Publisher pays $182 million in cash for properties
The Hearst Corp. has doubled up in the teen magazine market with the purchase of Seventeen from Primedia. Deal, which will complement Hearst’s successful CosmoGirl mag, was announced Thursday after a months-long auction that ended with Hearst outbidding Hachette Filipacchi Media USA.
Hearst paid $182 million in cash for the girly glossy, less than the $200 million-plus Primedia had hoped for. The proceeds will go toward shaving Primedia’s $1.7 billion debt, and are indicative of expected magazine sales in the future as the media company pares down under pressure from Kohlberg Kravis Roberts, Primedia’s primary shareholder.
One industryite called the payout a “fairly rich price,” considering that Seventeen’s operating profits last year were $15 million — one-twelfth of $182 million.
Hearst also acquired a number of Seventeen and teen-related brand initiatives in the transaction — including Teen magazine, which Primedia shuttered last year soon after it had acquired it and other mags from Britain’s Emap for $515 million.
“For Hearst it is a strategic investment because of its scale and potential alongside our other U.S. and international magazine businesses,” read a statement from Hearst.
Although Seventeen has long been the leader in the teen market with a circulation of 2.4 million, lately the magazine has been struggling, in part due to an onslaught of magazines like CosmoGirl, Time Inc.’s Teen People, Hachette Filipacchi’s Elle Girl and Gruner & Jahr USA’s YM. Earlier this year Conde Nast joined the lot with Teen Vogue. And Disney Publishing Worldwide is set to launch an American edition of W.i.t.c.h. magazine, which is also aimed at young girls.
Operating profits at Seventeen were down to $15 million last year from $25 million in 2000. Newsstand sales were off by 24% in the last half of 2002 compared with the same period in 2001. And a number of editorial hires have taken place over the past several months, as the magazine has tried to freshen its image, which many call dated and not as “sassy” as its competitors. In a move that now proves ironic, last November CosmoGirl’s executive editor Sabrina Weill jumped from Hearst to helm Seventeen.
According to Hearst, Seventeen’s staff will transfer in the acquisition, bringing Weill back to Hearst.
“I don’t know if they’ll be welcoming her with open arms,” one source said.
A single owner having multiple magazines in one category has had mixed results historically, depending on whether readers and advertisers have been able to mark a notable distinction between titles. While Hachette’s Road and Track and Car and Driver has been a successful pairing, others have been less so, such as Time Inc.’s Ski and Skiing magazines and Outdoor Life and Field and Stream.
Ownership of Seventeen will allow Hearst to offer advertisers perks like package deals for ads in its teen magazines, which together have a circulation of almost 4 million. But the challenge will be how to increase readers at both Seventeen and CosmoGirl without allowing one to elbow out the other.

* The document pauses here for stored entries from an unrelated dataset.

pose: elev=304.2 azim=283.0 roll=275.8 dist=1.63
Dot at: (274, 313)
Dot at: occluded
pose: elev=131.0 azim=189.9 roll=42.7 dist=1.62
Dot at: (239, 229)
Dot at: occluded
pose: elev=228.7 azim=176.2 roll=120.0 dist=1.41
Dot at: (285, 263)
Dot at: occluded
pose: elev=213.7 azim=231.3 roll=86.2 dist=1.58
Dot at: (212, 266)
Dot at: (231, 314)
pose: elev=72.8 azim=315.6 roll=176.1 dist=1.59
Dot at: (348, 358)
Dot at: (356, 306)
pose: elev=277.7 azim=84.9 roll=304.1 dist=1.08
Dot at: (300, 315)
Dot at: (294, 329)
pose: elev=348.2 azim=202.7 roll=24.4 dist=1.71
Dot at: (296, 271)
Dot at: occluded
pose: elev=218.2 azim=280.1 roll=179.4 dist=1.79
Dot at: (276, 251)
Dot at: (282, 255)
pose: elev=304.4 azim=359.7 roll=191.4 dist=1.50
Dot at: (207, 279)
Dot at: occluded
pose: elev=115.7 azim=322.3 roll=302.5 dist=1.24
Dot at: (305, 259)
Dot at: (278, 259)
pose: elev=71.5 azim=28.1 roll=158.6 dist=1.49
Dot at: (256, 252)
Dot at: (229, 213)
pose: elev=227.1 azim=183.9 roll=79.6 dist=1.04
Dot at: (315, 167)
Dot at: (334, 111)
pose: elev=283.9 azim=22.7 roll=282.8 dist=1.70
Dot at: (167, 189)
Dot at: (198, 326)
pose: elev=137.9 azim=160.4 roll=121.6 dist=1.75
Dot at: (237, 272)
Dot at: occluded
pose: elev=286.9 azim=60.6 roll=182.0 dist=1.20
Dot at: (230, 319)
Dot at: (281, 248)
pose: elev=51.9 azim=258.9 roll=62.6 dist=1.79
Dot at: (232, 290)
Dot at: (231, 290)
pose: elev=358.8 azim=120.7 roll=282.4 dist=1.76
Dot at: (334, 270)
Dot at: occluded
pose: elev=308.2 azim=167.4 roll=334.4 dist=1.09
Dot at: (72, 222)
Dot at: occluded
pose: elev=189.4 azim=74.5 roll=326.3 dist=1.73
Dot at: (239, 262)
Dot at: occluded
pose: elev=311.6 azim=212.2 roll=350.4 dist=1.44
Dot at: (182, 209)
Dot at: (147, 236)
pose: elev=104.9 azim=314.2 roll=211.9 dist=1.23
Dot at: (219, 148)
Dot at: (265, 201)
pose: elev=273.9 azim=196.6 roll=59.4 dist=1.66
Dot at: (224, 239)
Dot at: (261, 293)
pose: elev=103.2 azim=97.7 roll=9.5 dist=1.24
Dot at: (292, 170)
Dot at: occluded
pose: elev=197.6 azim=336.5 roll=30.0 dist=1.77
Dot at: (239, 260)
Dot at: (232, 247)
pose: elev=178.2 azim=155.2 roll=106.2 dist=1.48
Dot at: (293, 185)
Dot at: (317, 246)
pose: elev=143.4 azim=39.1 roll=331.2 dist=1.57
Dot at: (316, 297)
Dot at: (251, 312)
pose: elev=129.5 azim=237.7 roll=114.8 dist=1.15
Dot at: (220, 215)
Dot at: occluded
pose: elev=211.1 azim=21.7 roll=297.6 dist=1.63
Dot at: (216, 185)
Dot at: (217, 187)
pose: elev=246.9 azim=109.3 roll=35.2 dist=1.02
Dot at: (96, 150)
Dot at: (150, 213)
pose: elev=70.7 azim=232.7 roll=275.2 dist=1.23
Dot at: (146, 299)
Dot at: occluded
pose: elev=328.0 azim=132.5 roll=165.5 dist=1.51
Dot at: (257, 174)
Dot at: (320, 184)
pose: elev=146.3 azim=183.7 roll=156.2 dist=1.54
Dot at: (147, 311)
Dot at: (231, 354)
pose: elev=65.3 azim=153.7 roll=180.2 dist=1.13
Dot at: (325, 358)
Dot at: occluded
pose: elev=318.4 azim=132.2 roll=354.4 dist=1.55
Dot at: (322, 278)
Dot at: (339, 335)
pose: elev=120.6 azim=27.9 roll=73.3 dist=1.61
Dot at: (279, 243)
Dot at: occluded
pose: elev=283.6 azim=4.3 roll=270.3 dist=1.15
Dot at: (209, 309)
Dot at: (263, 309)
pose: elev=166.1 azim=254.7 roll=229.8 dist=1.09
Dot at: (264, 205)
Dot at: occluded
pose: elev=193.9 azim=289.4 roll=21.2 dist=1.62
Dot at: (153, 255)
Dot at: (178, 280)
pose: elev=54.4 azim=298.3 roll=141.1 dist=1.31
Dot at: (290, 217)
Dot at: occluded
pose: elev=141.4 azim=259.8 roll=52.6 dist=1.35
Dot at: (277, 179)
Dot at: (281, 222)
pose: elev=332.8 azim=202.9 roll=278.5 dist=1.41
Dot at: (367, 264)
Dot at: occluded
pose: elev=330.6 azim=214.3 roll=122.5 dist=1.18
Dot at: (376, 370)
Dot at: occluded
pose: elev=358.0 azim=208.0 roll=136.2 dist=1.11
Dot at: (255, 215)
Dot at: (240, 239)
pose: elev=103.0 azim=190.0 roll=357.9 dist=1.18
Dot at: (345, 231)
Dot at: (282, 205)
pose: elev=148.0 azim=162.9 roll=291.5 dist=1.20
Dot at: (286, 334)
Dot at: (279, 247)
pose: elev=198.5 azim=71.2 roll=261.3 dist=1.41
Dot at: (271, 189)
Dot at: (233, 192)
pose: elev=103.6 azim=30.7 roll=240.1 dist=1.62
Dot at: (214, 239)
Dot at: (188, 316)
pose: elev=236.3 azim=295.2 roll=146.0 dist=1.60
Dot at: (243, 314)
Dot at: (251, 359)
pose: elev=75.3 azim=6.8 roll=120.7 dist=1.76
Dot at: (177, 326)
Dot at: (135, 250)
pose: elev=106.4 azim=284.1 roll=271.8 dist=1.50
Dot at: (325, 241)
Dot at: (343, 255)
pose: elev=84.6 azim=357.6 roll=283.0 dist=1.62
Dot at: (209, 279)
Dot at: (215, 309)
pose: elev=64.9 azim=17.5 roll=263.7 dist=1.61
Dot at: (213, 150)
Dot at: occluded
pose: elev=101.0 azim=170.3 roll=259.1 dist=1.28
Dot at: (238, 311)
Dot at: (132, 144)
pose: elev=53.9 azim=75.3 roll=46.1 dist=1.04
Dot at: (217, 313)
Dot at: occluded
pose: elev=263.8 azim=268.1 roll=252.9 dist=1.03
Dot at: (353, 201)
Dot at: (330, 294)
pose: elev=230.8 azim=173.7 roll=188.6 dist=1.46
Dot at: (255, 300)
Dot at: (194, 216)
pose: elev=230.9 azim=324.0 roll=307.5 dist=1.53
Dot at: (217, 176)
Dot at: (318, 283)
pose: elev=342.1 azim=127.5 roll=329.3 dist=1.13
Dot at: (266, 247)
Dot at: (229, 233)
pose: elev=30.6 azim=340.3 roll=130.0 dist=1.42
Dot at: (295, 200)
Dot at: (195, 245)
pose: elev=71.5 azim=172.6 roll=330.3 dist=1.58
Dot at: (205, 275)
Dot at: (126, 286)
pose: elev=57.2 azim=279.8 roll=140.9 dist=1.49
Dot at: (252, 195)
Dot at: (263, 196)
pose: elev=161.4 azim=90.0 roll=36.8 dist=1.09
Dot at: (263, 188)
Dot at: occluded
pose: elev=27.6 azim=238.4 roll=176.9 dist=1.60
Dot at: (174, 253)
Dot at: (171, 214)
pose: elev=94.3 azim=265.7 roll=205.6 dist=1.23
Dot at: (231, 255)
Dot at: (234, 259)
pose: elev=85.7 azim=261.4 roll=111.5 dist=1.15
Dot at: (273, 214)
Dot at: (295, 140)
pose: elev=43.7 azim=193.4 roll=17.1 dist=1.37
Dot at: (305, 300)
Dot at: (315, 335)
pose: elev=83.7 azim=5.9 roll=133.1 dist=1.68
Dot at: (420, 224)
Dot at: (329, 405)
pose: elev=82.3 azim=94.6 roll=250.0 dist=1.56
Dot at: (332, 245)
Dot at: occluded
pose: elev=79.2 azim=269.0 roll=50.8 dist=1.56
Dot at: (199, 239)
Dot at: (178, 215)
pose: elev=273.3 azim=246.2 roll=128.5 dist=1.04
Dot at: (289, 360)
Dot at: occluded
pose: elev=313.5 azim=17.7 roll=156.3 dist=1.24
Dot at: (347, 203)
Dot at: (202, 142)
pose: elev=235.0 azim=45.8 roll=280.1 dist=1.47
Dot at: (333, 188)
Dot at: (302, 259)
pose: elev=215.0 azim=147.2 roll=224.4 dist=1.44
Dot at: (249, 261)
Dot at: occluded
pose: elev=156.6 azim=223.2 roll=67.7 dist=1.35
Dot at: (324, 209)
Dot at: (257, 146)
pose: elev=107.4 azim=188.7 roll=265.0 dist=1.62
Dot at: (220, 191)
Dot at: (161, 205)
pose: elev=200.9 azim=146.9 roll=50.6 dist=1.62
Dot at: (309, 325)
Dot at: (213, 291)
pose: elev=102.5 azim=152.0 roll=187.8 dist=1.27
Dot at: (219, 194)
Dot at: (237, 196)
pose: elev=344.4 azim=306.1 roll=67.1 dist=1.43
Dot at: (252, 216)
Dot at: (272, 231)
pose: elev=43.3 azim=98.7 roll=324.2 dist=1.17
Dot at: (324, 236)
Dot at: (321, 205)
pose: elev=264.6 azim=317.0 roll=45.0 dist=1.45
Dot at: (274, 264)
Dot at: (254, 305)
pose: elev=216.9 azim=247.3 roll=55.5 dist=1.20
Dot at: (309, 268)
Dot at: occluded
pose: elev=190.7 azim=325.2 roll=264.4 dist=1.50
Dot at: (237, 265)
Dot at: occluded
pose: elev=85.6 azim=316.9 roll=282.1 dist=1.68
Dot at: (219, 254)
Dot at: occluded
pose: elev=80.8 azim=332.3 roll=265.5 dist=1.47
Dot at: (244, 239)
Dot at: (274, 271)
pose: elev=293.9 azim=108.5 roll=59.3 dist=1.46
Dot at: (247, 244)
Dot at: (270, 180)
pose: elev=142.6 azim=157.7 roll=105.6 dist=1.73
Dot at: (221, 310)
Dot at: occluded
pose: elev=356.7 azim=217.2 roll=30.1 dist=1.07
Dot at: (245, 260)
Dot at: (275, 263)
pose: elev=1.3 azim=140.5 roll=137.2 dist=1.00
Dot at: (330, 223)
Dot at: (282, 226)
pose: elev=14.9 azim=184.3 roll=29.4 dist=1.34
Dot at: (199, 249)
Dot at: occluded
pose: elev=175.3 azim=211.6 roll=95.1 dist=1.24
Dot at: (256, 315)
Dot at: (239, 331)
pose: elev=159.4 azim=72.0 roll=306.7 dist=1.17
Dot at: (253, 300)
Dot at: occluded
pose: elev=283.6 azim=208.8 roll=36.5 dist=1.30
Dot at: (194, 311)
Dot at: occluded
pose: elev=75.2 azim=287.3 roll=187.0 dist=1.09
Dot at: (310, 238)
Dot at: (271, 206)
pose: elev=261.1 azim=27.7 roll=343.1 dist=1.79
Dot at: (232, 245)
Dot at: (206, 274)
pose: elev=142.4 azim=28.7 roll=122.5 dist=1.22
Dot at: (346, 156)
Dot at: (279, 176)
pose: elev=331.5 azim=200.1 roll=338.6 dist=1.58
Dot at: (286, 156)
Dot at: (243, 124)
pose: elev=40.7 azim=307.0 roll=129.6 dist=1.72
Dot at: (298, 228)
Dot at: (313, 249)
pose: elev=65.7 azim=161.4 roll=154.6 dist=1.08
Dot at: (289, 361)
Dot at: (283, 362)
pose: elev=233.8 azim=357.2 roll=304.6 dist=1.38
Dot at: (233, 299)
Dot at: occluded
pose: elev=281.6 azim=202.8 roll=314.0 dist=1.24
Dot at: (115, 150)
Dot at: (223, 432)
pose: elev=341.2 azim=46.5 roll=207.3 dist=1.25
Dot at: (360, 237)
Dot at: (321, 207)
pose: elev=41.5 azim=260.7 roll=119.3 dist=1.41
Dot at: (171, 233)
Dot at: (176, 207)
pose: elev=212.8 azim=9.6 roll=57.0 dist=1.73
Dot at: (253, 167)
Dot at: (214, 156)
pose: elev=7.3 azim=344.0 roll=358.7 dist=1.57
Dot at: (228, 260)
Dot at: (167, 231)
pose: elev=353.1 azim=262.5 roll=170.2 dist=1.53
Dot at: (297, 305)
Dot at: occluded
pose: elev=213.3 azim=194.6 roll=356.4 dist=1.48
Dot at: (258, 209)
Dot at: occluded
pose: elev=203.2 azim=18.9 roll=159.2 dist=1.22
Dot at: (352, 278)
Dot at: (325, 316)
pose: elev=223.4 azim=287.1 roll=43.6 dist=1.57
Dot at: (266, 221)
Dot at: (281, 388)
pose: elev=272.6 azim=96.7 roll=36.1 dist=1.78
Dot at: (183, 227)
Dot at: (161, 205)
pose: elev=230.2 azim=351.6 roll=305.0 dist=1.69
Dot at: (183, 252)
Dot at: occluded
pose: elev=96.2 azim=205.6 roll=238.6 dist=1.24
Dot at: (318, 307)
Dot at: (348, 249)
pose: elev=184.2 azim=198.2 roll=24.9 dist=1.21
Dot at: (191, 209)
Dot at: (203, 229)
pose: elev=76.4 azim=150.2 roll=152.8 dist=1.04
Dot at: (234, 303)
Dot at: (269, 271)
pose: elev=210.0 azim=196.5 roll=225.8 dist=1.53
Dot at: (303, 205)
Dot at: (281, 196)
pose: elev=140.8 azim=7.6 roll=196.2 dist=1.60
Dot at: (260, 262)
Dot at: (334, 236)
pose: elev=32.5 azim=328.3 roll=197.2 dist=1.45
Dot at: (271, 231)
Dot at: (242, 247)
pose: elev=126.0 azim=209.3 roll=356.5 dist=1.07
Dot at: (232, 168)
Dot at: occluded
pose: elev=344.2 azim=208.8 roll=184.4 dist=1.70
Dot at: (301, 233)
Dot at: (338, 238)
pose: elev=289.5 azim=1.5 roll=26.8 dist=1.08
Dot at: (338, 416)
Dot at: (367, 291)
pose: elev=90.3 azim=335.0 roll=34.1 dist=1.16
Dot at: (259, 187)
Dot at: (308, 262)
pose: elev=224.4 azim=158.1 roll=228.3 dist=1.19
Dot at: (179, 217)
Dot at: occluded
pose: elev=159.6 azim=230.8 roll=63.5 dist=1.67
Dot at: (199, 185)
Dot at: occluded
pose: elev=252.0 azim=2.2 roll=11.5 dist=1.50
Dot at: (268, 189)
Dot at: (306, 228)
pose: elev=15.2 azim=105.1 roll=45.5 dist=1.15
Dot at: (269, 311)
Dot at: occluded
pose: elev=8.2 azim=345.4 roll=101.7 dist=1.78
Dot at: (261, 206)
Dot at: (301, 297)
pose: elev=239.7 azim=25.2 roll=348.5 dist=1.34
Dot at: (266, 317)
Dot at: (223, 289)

“It’s up to Hearst to make sure there’s a real discernible difference between Seventeen and CosmoGirl,” said Chip Block, vice chairman USAPubs Inc.
However, the first step will be sprucing up Seventeen. “They need to put some life into it and make it more like a 2003 magazine than one from 1980,” said Samir “Mr. Magazine” Husni, a professor of journalism at the University of Mississippi.
Block warned, though, that too much sprucing could both alienate buyers who have come to expect Seventeen’s more staid fare, as well as push the magazine into CosmoGirl turf.
‘Fine line’ of changes
“They have to walk a very fine line,” Block said. “There’s some edginess that’s required, but it’s a trade-off.”
Under prexy Cathleen Black, who took over in 1995, Hearst has been praised for prudent belt-tightening, such as shuttering Tina Brown’s Talk last year.
Thus some were surprised by the splurge on Seventeen.
“Hearst is not a big buyer of magazines,” said Steve Cohn, editor in chief of the Media Industry Newsletter. “They bought Veranda last year, but that was their first purchase since Esquire in 1986.
“They’re very careful and strategic,” he said. “They’re not ones to do this every day.”